■ **DIRECTIVE**: All of the records below are to be output exactly; no image belongs in the result.

■ **INFORMATION**:
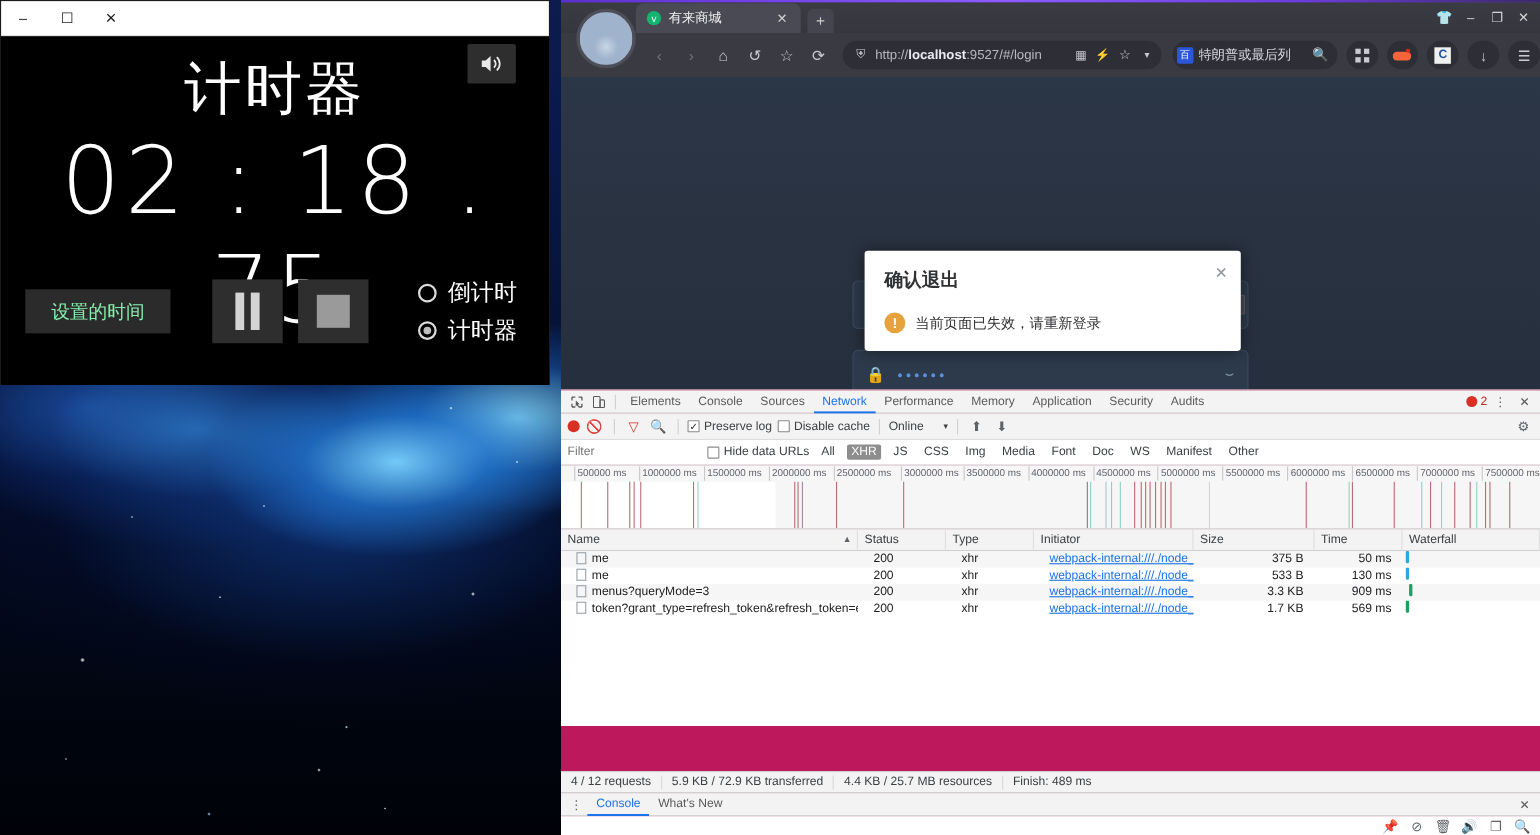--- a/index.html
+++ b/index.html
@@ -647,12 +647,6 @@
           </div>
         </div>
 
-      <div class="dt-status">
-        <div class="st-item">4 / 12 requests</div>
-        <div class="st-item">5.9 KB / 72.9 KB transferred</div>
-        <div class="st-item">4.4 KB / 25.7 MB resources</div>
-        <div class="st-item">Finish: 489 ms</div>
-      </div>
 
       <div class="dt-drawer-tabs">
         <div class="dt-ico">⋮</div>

■ **RESULT**:
--- a/index.html
+++ b/index.html
@@ -647,12 +647,6 @@
           </div>
         </div>
 
-      <div class="dt-status">
-        <div class="st-item">4 / 12 requests</div>
-        <div class="st-item">5.9 KB / 72.9 KB transferred</div>
-        <div class="st-item">4.4 KB / 25.7 MB resources</div>
-        <div class="st-item">Finish: 489 ms</div>
-      </div>
 
       <div class="dt-drawer-tabs">
         <div class="dt-ico">⋮</div>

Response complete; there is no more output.